▸ What you are asked to do:
What lines in the listing below hold the string "Page"? Please copy them out.

▸ Dataset records:
......

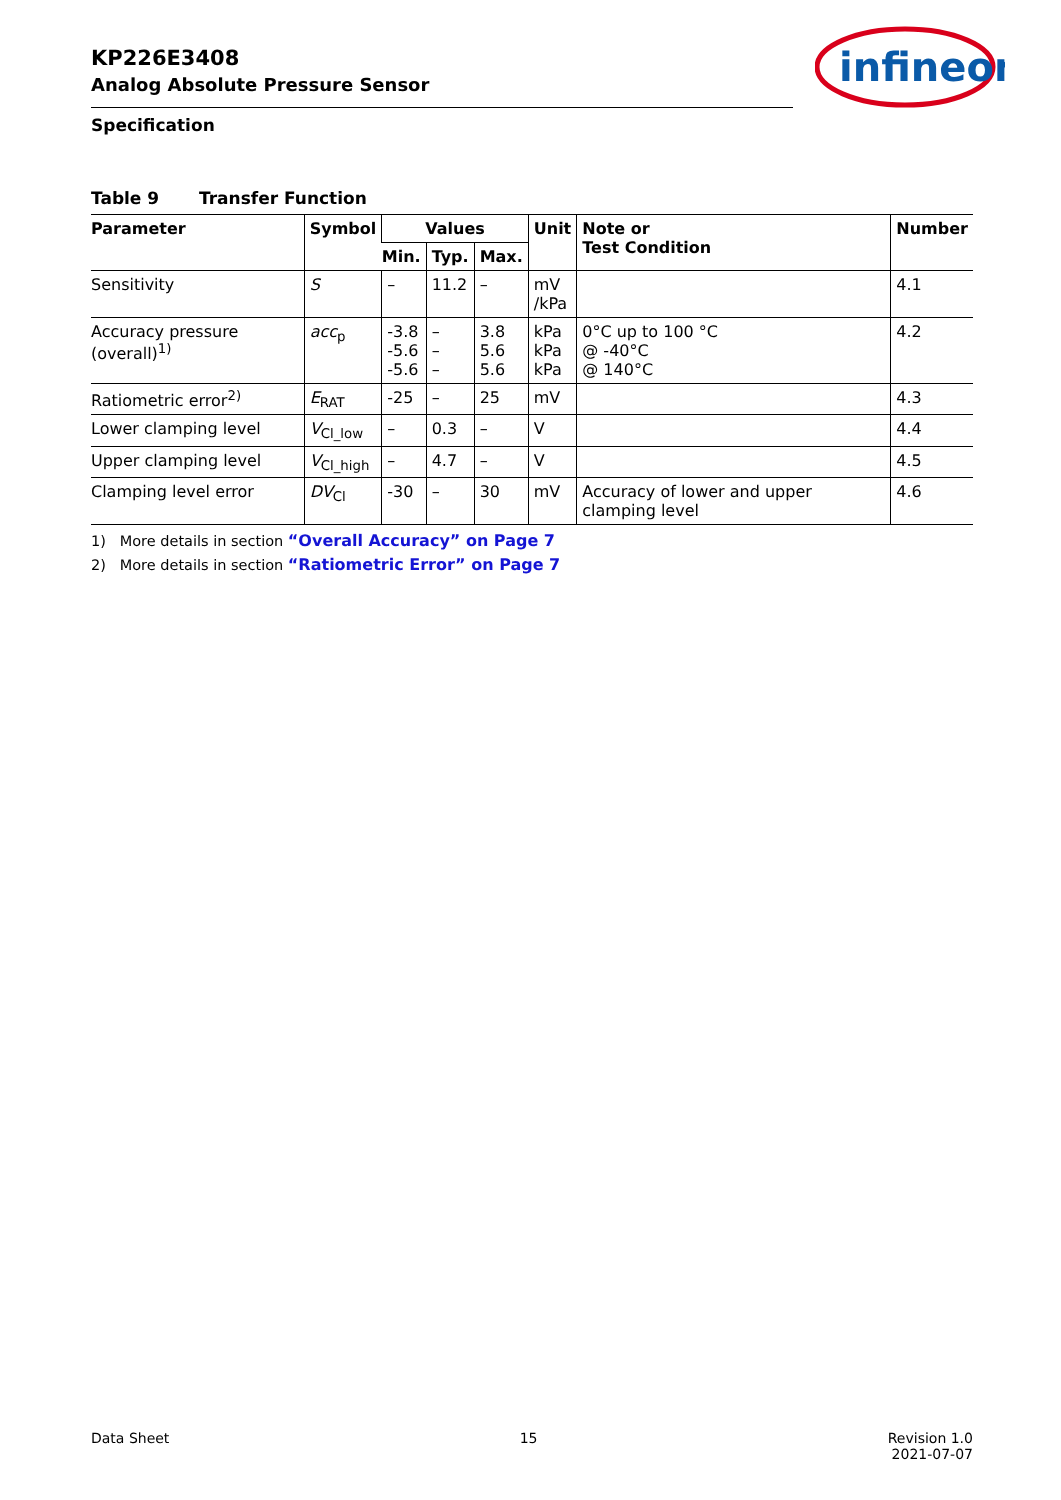KP226E3408
Analog Absolute Pressure Sensor
Specification
infineon
Table 9 Transfer Function
| Parameter | Symbol | Values | | | Unit | Note or Test Condition | Number |
| --- | --- | --- | --- | --- | --- | --- | --- |
| | | Min. | Typ. | Max. | | | |
| Sensitivity | S | – | 11.2 | – | mV /kPa | | 4.1 |
| Accuracy pressure (overall)<sup>1)</sup> | acc<sub>p</sub> | -3.8 -5.6 -5.6 | – – – | 3.8 5.6 5.6 | kPa kPa kPa | 0°C up to 100 °C @ -40°C @ 140°C | 4.2 |
| Ratiometric error<sup>2)</sup> | E<sub>RAT</sub> | -25 | – | 25 | mV | | 4.3 |
| Lower clamping level | V<sub>Cl_low</sub> | – | 0.3 | – | V | | 4.4 |
| Upper clamping level | V<sub>Cl_high</sub> | – | 4.7 | – | V | | 4.5 |
| Clamping level error | DV<sub>Cl</sub> | -30 | – | 30 | mV | Accuracy of lower and upper clamping level | 4.6 |
1) More details in section “Overall Accuracy” on Page 7
2) More details in section “Ratiometric Error” on Page 7
Data Sheet 15 Revision 1.0
2021-07-07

......

▸ Solution to this task:
1) More details in section “Overall Accuracy” on Page 7
2) More details in section “Ratiometric Error” on Page 7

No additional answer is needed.